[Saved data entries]
————————

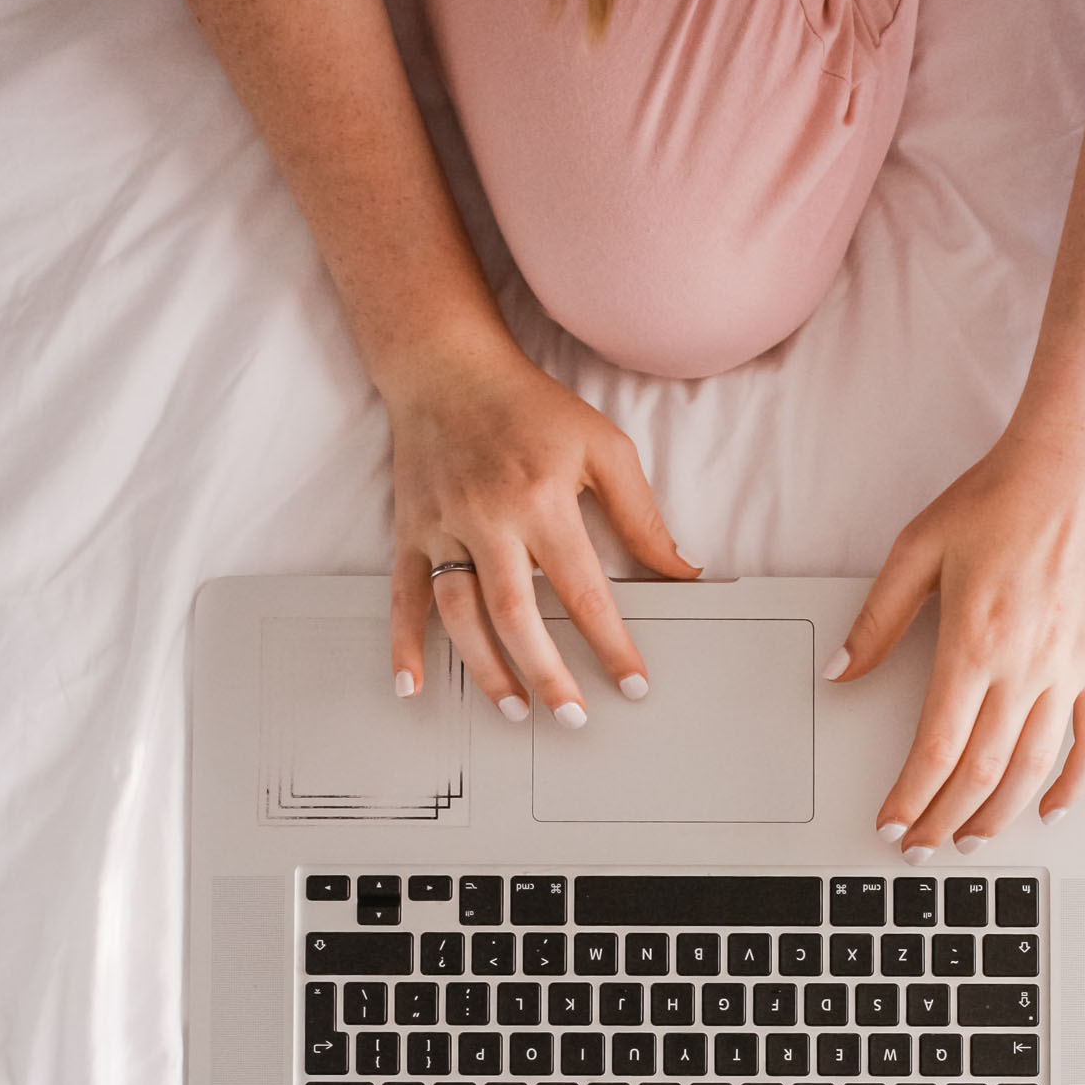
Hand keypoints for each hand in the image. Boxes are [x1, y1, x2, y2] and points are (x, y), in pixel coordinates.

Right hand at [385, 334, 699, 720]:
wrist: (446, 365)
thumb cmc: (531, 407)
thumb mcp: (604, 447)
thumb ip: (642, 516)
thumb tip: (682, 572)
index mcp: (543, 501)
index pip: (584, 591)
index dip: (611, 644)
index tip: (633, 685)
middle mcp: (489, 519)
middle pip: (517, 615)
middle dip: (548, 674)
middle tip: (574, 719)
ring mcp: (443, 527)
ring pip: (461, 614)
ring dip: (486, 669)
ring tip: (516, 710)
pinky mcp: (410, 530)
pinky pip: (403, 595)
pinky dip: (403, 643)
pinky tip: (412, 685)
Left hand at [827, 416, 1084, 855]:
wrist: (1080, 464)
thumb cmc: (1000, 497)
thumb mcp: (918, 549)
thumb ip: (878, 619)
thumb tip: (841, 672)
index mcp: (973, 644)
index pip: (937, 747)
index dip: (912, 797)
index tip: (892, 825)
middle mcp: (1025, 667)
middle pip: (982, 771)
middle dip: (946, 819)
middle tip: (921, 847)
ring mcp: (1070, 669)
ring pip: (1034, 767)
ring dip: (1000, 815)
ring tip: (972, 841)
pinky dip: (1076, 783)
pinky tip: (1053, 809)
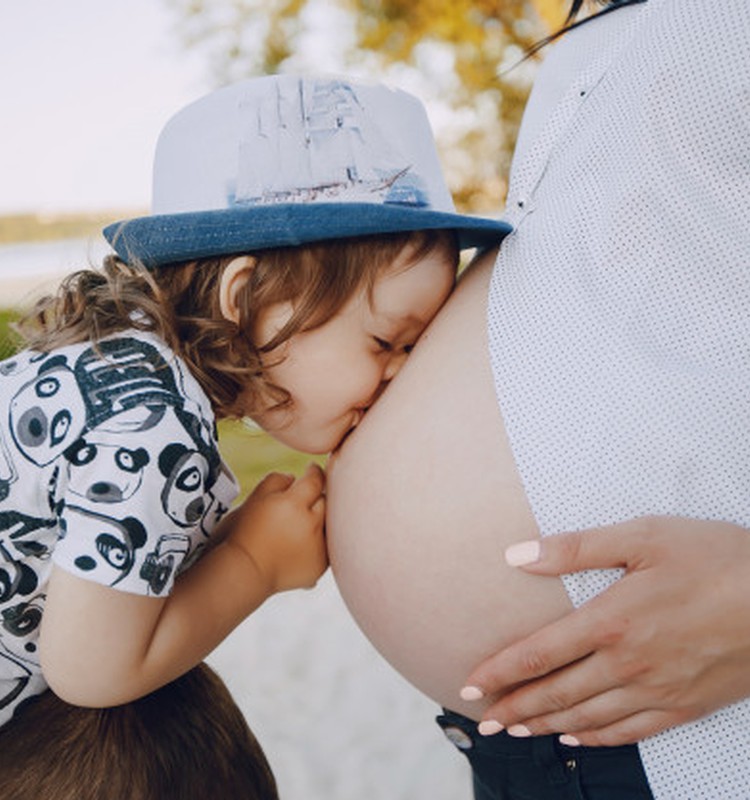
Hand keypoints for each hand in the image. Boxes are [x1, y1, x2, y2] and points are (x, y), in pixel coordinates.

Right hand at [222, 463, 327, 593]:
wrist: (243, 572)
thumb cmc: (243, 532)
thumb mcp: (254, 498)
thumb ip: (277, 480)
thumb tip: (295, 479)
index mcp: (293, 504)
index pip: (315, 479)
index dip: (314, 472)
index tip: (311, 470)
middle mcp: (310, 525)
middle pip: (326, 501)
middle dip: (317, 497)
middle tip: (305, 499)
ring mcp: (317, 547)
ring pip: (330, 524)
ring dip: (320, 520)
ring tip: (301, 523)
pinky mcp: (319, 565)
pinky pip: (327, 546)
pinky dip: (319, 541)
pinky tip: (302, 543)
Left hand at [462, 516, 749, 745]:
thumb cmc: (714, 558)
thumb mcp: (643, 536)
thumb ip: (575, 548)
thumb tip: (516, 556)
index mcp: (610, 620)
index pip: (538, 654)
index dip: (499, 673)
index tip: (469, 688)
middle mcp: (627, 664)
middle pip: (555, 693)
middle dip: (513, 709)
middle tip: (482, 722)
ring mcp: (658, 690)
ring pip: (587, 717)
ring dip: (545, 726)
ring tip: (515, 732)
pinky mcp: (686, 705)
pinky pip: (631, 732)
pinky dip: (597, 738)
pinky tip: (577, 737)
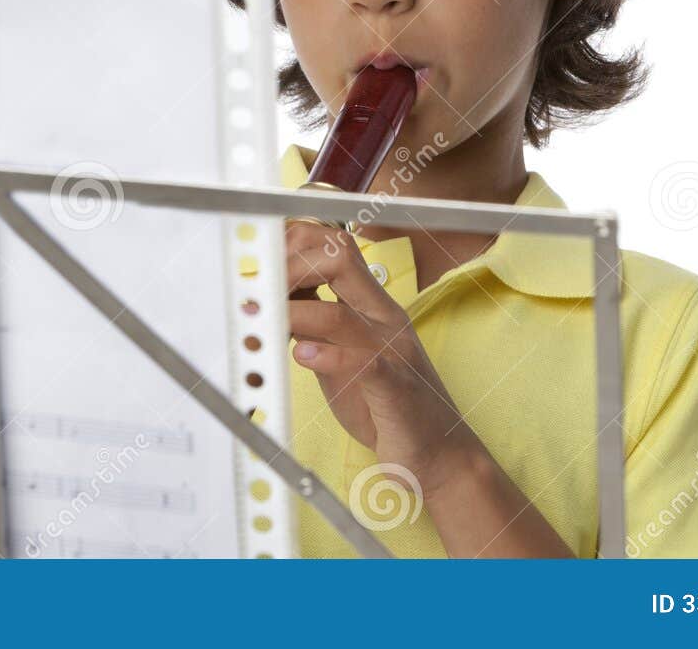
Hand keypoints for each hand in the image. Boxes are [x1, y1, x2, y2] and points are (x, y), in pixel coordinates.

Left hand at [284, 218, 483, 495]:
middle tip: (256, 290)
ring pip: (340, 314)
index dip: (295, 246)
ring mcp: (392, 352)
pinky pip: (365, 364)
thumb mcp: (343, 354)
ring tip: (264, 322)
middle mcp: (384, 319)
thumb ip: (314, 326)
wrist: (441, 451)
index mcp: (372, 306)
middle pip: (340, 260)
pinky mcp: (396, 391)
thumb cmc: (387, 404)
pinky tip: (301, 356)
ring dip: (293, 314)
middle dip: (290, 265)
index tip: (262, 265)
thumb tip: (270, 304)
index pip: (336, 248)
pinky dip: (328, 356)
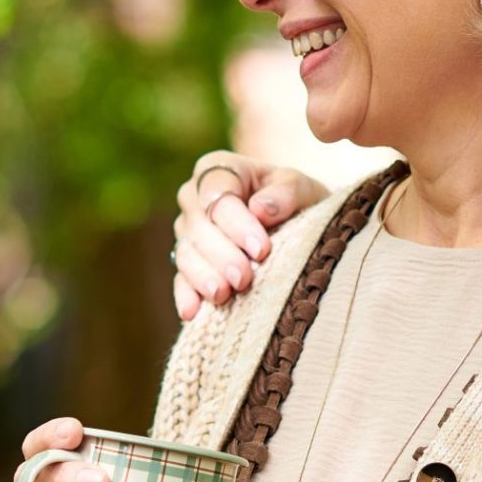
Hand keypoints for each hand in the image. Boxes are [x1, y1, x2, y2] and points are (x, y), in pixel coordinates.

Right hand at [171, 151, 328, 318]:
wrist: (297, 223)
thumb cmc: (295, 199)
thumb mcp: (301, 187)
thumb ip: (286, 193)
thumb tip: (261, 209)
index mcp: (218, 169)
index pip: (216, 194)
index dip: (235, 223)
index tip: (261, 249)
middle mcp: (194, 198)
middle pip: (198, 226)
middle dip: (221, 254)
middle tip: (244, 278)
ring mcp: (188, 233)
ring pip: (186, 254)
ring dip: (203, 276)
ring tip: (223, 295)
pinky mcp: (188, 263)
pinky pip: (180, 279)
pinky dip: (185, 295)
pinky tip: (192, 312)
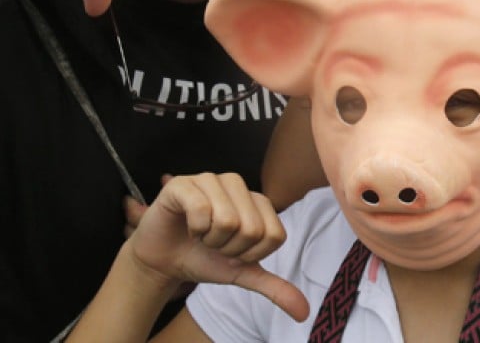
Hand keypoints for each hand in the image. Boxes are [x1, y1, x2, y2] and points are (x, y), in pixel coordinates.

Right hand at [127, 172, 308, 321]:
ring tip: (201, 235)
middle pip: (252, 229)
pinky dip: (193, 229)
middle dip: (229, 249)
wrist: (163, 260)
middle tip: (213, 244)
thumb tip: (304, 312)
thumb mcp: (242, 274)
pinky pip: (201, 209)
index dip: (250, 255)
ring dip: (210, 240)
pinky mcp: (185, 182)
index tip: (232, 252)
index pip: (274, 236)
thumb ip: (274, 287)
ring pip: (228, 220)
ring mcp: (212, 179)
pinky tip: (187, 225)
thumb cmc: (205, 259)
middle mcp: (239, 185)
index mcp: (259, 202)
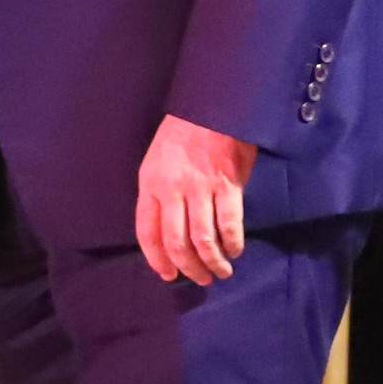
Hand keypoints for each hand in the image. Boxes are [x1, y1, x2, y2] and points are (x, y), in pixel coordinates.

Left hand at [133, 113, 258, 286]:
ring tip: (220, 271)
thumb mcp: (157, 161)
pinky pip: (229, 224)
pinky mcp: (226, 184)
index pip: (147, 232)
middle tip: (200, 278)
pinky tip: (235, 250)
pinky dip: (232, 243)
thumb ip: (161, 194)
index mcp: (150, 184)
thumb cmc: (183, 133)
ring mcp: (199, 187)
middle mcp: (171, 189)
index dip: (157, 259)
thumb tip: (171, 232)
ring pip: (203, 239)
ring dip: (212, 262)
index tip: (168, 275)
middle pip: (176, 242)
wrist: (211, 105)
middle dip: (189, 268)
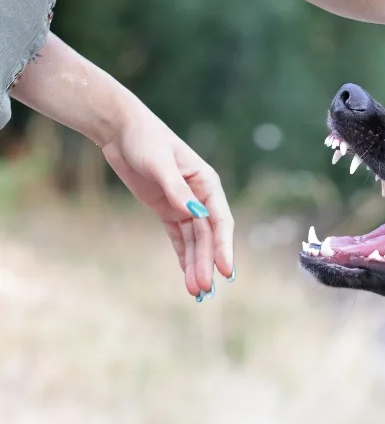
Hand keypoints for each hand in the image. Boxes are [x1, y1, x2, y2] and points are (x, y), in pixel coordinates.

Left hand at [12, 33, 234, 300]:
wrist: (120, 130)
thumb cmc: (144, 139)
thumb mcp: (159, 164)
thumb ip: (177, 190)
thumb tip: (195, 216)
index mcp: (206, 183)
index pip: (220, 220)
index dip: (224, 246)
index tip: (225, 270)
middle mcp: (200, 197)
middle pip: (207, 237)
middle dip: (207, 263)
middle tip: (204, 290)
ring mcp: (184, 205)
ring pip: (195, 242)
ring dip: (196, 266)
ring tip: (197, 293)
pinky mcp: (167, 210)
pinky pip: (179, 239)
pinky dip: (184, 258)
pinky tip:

————————

▶ Aim of the exercise:
Copy the records above exactly, from the first line through the line containing "thumb mcp: (918, 549)", and leave out the pictures.

▶ Solution to this problem:
Hand keypoints for each hand in the image. Boxes are [x1, y1, x2, y2] and points are (x, y), in pixel coordinates.

Right hand at [385, 334, 699, 720]:
wrist: (446, 365)
thumb cmc: (531, 407)
thumb mcp: (604, 447)
thumb ip: (642, 516)
thumb tip: (682, 572)
index mcp: (543, 501)
index pip: (584, 591)
index dip: (611, 644)
index tip: (633, 685)
middle mcp: (489, 519)
middle pip: (517, 615)
middle dip: (548, 674)
middle tip: (574, 719)
ring mcp: (443, 527)
ring pip: (461, 614)
ring dip: (486, 669)
ring tip: (516, 710)
pinky mcp: (410, 530)
pinky pip: (403, 595)
pinky dip: (403, 643)
pinky tip: (412, 685)
Left hand at [827, 416, 1084, 855]:
wrist: (1080, 464)
thumb cmc: (1000, 497)
thumb mcp: (918, 549)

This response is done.